## begin Material shown

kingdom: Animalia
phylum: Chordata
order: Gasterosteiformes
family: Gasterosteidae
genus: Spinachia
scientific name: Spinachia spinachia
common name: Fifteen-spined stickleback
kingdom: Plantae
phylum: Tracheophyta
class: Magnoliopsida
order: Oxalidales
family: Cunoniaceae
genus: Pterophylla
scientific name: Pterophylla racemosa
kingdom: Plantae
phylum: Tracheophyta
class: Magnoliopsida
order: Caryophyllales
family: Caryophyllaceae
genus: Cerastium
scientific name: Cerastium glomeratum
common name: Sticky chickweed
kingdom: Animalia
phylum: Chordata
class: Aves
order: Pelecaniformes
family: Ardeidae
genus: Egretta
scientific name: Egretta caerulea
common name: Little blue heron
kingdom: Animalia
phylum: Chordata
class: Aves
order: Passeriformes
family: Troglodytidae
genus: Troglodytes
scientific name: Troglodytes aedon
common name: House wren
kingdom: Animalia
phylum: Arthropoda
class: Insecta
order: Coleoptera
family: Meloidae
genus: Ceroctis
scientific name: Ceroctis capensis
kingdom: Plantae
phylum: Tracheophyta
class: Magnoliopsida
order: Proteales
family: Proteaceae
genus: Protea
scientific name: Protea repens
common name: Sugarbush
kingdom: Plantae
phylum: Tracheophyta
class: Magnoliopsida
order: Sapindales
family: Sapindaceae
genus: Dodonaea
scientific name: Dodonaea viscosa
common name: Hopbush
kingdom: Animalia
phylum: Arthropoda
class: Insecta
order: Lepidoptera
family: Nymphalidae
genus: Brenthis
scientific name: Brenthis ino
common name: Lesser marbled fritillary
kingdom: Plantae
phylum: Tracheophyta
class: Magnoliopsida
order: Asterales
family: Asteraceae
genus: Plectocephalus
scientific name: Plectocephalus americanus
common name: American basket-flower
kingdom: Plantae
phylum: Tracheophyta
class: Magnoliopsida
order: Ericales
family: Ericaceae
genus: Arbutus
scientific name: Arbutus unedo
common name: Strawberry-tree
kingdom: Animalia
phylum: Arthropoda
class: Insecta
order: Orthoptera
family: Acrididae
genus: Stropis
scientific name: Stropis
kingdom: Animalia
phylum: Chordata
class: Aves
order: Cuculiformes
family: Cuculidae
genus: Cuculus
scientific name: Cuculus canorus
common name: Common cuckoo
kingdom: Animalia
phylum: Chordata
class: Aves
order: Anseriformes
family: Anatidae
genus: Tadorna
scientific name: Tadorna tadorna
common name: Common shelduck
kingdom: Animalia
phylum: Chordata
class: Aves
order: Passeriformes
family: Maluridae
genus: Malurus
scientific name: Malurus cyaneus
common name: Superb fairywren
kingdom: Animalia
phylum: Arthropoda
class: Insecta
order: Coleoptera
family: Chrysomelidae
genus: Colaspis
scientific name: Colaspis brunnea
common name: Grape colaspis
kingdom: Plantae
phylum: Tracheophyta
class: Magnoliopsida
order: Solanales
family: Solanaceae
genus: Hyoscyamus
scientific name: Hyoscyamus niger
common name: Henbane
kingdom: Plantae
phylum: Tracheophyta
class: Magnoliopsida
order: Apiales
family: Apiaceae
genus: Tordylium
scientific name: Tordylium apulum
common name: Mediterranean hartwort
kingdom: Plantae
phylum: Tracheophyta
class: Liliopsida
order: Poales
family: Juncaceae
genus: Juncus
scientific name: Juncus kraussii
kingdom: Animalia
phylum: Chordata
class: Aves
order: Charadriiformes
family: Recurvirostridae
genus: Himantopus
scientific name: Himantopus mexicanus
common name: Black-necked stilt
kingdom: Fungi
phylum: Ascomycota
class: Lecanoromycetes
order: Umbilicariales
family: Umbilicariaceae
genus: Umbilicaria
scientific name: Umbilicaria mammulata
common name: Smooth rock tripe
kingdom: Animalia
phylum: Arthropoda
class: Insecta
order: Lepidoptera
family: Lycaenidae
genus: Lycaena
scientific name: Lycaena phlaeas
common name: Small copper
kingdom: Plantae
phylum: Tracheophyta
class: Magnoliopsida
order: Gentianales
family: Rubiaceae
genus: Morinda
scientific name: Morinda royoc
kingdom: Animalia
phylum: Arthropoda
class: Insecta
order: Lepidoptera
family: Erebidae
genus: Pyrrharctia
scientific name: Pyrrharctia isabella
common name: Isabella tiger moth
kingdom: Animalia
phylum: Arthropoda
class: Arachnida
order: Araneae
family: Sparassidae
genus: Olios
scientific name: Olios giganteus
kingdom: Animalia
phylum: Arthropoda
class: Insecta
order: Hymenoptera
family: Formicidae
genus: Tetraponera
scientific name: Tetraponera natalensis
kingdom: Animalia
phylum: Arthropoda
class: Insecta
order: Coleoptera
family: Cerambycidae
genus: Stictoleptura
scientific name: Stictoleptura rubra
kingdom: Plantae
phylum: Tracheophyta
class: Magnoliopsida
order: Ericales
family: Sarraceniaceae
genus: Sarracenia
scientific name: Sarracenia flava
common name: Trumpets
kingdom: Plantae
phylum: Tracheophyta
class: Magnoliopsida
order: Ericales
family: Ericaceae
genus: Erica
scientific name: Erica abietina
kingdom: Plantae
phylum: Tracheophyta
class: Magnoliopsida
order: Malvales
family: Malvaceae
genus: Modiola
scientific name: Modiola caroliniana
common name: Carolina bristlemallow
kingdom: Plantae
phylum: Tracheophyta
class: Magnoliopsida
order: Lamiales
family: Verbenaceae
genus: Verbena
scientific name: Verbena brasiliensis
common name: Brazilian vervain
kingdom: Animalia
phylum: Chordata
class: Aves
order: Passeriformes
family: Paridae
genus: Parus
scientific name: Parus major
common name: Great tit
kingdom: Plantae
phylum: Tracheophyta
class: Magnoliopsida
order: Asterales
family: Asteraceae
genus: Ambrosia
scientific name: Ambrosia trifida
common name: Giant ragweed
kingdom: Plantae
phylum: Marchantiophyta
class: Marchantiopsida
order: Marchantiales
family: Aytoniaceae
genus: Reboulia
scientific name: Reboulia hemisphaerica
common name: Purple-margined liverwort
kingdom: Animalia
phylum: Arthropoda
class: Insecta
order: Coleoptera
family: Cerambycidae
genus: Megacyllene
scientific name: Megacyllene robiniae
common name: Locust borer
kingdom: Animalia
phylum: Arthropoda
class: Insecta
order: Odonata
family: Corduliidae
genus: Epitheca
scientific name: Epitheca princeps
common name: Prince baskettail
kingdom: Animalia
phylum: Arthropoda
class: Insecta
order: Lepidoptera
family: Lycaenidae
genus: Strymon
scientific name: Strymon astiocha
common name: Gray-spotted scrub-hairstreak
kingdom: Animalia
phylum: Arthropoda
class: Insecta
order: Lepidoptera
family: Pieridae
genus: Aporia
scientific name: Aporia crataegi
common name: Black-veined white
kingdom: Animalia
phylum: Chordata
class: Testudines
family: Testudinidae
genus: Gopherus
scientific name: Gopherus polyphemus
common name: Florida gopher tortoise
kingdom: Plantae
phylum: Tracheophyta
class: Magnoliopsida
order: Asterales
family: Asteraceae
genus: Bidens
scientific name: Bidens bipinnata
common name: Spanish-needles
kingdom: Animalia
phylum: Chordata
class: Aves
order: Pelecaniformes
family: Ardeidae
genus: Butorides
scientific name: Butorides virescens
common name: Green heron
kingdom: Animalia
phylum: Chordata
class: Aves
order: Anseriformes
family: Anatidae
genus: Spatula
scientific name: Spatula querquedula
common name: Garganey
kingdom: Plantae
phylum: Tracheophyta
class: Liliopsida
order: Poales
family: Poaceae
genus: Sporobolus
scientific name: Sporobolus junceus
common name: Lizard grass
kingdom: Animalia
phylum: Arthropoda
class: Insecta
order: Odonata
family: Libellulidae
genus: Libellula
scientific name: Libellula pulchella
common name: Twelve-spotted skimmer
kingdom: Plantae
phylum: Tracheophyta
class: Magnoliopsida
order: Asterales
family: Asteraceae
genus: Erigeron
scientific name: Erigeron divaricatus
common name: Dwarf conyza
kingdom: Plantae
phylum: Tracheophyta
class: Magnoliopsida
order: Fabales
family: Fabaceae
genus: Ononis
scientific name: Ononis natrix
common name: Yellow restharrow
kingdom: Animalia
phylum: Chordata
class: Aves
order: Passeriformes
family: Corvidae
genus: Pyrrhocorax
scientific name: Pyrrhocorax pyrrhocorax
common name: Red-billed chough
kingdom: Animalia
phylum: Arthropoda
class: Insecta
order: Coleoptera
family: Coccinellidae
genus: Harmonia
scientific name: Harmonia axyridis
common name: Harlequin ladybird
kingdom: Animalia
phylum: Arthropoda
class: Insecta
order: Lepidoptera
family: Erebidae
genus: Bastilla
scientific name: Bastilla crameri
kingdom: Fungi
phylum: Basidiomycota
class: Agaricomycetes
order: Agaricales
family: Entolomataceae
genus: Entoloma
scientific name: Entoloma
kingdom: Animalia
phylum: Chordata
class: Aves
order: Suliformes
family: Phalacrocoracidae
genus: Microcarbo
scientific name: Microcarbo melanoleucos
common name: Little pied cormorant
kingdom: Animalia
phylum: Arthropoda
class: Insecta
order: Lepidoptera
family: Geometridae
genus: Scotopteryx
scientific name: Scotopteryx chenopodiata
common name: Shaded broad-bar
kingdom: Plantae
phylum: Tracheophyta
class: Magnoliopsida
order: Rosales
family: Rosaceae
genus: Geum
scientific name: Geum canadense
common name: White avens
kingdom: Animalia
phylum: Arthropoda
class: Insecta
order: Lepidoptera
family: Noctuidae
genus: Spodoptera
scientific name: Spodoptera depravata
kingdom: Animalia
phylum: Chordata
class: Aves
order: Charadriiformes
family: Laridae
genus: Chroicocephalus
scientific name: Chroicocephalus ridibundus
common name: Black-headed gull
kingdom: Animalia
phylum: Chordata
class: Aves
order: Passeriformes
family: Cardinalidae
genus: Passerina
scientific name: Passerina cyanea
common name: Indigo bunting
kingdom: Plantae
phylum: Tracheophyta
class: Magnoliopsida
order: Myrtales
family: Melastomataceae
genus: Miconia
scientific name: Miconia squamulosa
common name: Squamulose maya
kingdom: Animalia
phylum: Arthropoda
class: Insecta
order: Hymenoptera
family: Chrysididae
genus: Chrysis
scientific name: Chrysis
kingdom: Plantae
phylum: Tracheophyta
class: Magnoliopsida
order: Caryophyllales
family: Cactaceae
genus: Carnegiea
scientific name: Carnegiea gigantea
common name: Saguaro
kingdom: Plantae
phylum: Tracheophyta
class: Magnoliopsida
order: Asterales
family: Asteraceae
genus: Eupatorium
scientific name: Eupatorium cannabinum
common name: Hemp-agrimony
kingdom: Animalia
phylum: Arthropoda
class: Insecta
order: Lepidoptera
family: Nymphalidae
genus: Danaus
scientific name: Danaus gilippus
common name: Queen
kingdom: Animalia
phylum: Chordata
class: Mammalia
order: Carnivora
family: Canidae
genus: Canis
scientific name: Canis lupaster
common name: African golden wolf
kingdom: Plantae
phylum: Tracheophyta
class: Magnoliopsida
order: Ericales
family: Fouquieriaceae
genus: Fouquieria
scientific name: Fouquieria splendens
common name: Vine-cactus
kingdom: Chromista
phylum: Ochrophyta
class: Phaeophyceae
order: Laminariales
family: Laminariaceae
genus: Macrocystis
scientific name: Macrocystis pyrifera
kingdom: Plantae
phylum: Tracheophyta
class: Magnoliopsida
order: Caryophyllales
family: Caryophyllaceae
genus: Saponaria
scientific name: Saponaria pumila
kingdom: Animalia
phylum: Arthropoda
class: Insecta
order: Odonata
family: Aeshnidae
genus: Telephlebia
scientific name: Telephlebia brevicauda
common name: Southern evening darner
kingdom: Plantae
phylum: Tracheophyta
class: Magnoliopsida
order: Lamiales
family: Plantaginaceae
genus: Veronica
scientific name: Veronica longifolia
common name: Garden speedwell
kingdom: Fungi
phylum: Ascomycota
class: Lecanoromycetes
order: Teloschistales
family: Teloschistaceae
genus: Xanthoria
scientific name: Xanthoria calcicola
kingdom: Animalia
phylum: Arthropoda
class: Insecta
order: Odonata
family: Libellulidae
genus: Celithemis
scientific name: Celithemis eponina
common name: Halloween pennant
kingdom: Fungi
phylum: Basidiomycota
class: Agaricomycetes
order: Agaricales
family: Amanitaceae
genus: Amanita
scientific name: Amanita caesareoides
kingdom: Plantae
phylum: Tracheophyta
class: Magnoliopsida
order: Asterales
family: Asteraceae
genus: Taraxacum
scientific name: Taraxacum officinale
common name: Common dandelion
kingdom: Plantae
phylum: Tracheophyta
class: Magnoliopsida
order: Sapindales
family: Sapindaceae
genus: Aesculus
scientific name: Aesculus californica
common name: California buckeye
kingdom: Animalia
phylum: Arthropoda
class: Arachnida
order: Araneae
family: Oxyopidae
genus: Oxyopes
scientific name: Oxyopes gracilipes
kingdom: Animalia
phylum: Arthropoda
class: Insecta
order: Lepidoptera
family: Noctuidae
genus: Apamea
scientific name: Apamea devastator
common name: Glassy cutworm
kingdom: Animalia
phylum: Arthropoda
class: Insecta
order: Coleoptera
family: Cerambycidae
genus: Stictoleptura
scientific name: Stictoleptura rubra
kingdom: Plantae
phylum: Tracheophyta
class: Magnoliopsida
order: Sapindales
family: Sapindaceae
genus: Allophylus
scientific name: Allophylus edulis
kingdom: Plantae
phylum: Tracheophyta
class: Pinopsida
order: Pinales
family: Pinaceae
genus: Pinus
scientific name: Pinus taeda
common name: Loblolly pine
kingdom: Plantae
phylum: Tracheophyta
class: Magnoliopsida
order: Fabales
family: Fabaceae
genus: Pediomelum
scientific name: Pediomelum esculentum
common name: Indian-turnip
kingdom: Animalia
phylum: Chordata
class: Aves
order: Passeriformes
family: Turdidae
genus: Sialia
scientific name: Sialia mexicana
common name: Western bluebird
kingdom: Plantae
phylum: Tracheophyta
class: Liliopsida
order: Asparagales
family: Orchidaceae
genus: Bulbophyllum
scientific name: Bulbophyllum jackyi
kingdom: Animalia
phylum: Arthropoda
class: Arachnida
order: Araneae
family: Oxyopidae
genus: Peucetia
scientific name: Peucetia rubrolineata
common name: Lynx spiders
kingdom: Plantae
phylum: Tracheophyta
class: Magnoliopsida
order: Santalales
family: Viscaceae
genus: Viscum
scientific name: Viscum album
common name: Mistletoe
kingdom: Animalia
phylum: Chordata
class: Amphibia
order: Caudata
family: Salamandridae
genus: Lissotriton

## end Material shown

● To be done
Rewrite the stretch from the start of the material through the line containing "scientific name: Cerastium glomeratum", changing every "scientific name" to "binomial name" and keeping everything else the same.

● Problem solution
kingdom: Animalia
phylum: Chordata
order: Gasterosteiformes
family: Gasterosteidae
genus: Spinachia
binomial name: Spinachia spinachia
common name: Fifteen-spined stickleback
kingdom: Plantae
phylum: Tracheophyta
class: Magnoliopsida
order: Oxalidales
family: Cunoniaceae
genus: Pterophylla
binomial name: Pterophylla racemosa
kingdom: Plantae
phylum: Tracheophyta
class: Magnoliopsida
order: Caryophyllales
family: Caryophyllaceae
genus: Cerastium
binomial name: Cerastium glomeratum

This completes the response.